In fact, there are even questions about chronology in AD times. Gunnar Heinsohn of the University of Bremen once told me that, basically, we have good dating schemes from around the time of Christ to the fall of the Roman empire in the West and also from the crusades to the modern age, but not for the time in between. In fact if you want to pick a major historical character as a candidate for never having existed, your best bet is probably Charlemagne, who appears to be a ghost/double image of Frederick II of the Holy Roman Empire, from the time that the Mongols invaded Hungary. There does not appear to be any physical evidence on the planet for Charlemagne or any of the Carolingian kings to have ever existed.

Immanuel Velikovsky wrote a book, "Ages in Chaos" which described some of these problems after noticing that if you move the Egyptian 18'th dynasty forward in time several centuries, then accounts in both nations actually match up afterwards and in fact the Queen Hatshepsut's (18'th dynasty) account of a fabulous voyage to "Punt" matches up with the Bible tale of the "Queen of Sheba's" visit to King Solomon.

Velikovsky had in mind to keep existing ideas about Israelite chronology in place while altering surrounding chronologies by four or five centuries; more recently, scholars who have had more time to devote to the problem have concluded that a much more radical shortening of chronologies including that of Israel is called for.

The four writers who I would recommend that anybody interested in these topics familiarize themselves with are Gunnar Heinsohn, Charles Ginenthal, Emmet Sweeney, and Lynn Rose. This is what I refer to as the 'other branch' of the neo-catastrophist family. The main branch of the family, David Talbott, Wallace Thornhill, Ev Cochrane, Dwardu Cardona et. al. are more concerned with planetary histories, cosmology, plasma physics and the like, rather than the histories of individual nations or chronologies.

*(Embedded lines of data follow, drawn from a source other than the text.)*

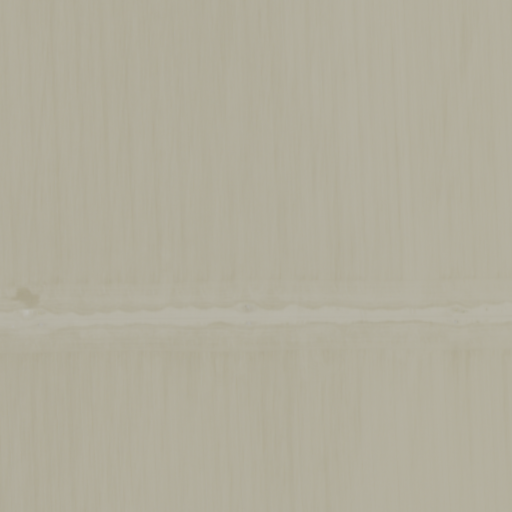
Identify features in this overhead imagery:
crop: (256, 256)
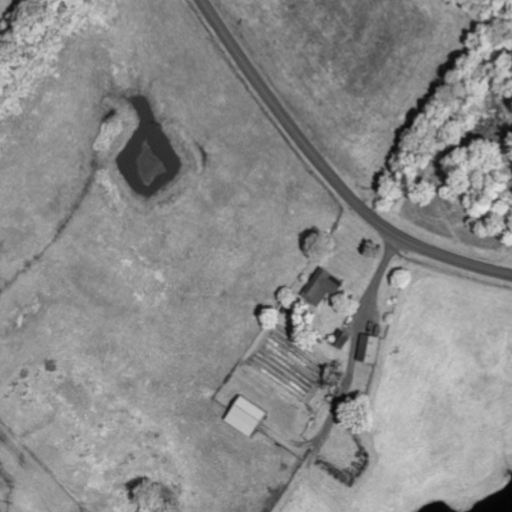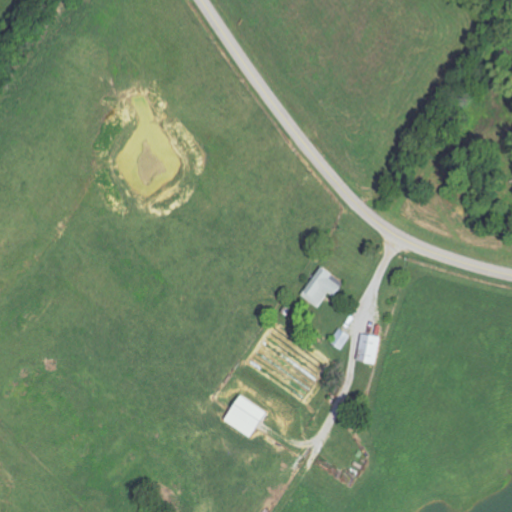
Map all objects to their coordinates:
road: (328, 172)
building: (325, 288)
building: (371, 350)
road: (356, 357)
building: (248, 416)
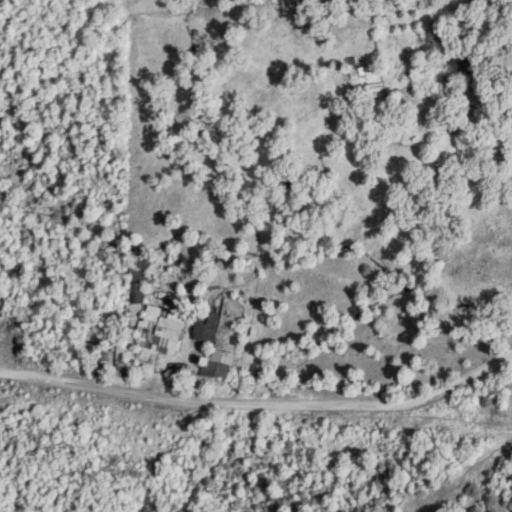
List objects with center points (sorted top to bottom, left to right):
building: (464, 65)
building: (375, 89)
building: (137, 303)
building: (207, 328)
building: (161, 341)
road: (259, 405)
road: (480, 487)
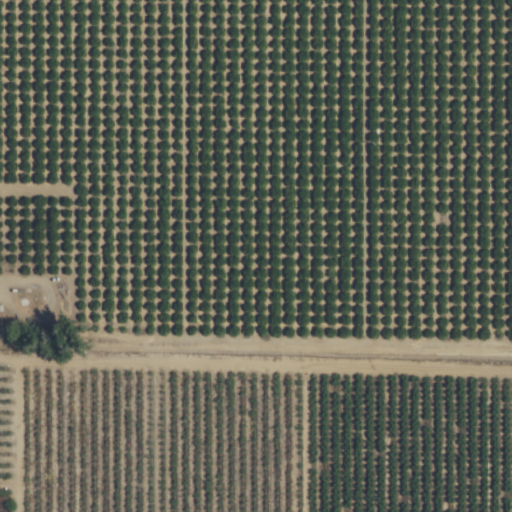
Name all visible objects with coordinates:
crop: (255, 255)
building: (0, 310)
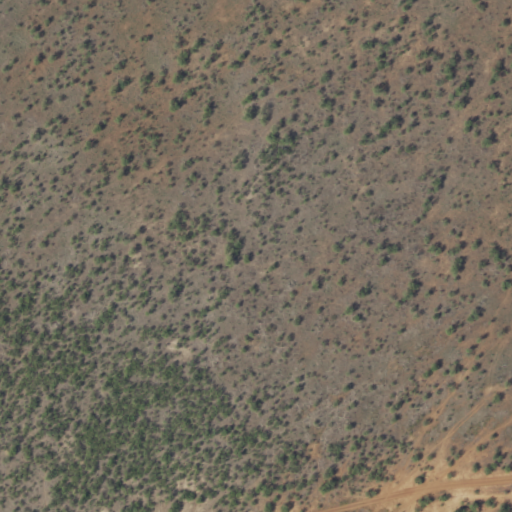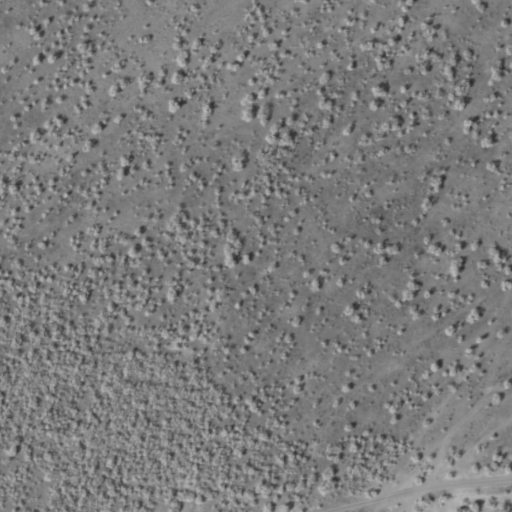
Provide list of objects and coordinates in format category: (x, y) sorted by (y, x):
road: (395, 489)
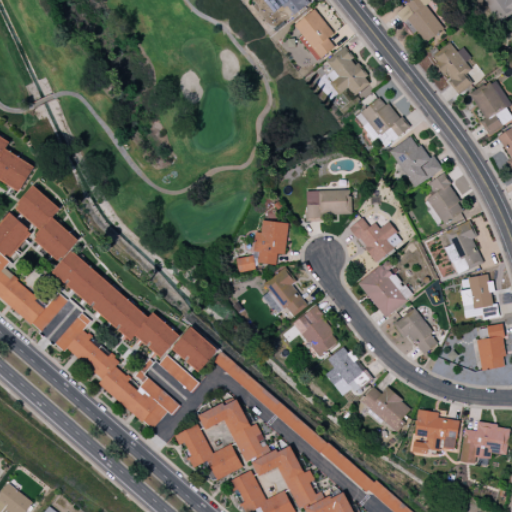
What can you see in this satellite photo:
building: (287, 4)
building: (500, 8)
building: (420, 18)
building: (314, 34)
building: (453, 66)
building: (346, 73)
building: (491, 105)
road: (440, 118)
building: (381, 120)
building: (507, 144)
park: (150, 156)
building: (414, 161)
building: (12, 167)
building: (444, 200)
building: (326, 203)
building: (46, 223)
building: (11, 235)
building: (375, 238)
building: (270, 241)
building: (462, 247)
building: (245, 264)
building: (382, 290)
building: (284, 292)
building: (27, 299)
building: (114, 305)
building: (416, 331)
building: (315, 332)
road: (50, 334)
building: (491, 347)
building: (195, 349)
road: (395, 361)
building: (345, 372)
building: (178, 373)
building: (116, 376)
building: (386, 406)
road: (255, 407)
road: (102, 421)
building: (434, 432)
building: (309, 435)
road: (82, 439)
building: (483, 442)
building: (208, 452)
building: (263, 452)
building: (257, 495)
building: (13, 500)
building: (332, 504)
building: (48, 509)
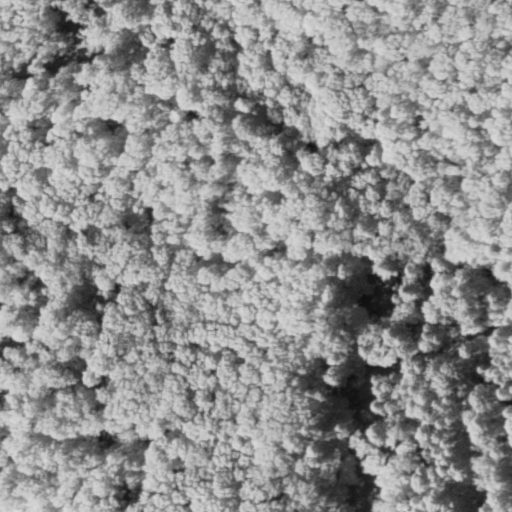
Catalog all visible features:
road: (443, 363)
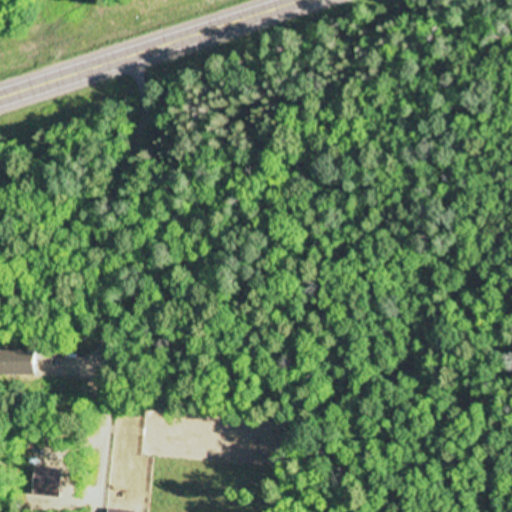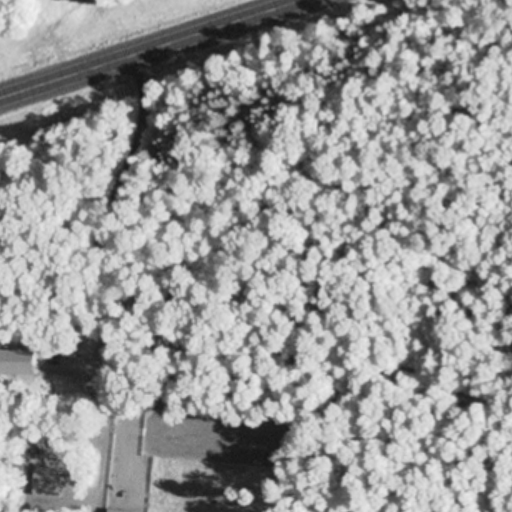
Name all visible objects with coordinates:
road: (151, 49)
road: (120, 207)
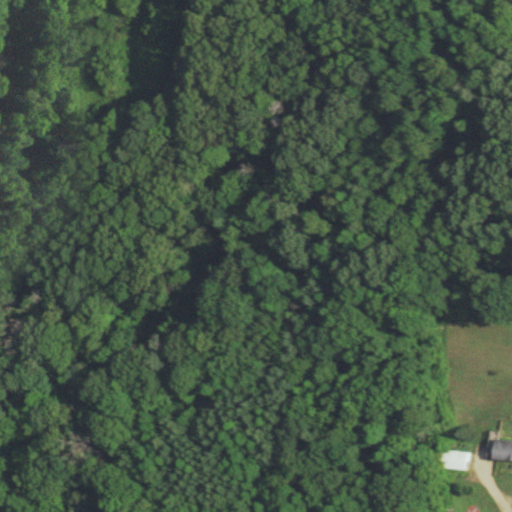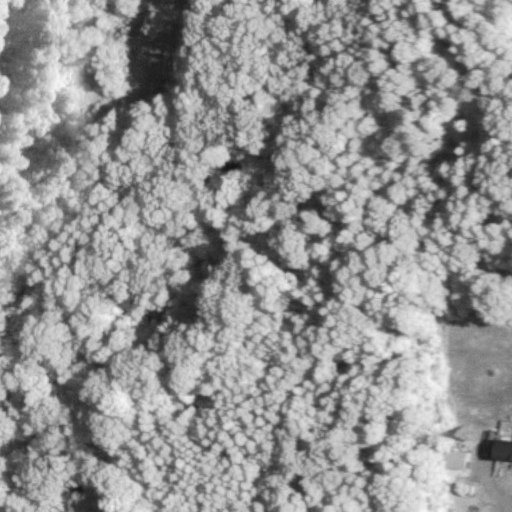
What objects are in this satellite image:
building: (503, 448)
building: (504, 452)
building: (455, 460)
building: (455, 461)
road: (492, 484)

I asked Charles about the Exodus and the 40 years in the desert. He noted that 40 was a magical number of sorts to Israelites and that the '40 years' could mean anything and should not be interpreted literally. I don't see Sinai as a big enough place for anybody to get lost in it for very long.

Other than that, the Exodus itself occurred roughly at the time of a semi-major cosmic disaster and would not be expected to leave much evidence above the ground, but there is evidence for it, again if you look in the right place and time period. Moses, David, and Solomon were not figments of anybody's imagination.

Again this stuff is not my specialty in life, but hopefully the info here could get somebody started looking into it.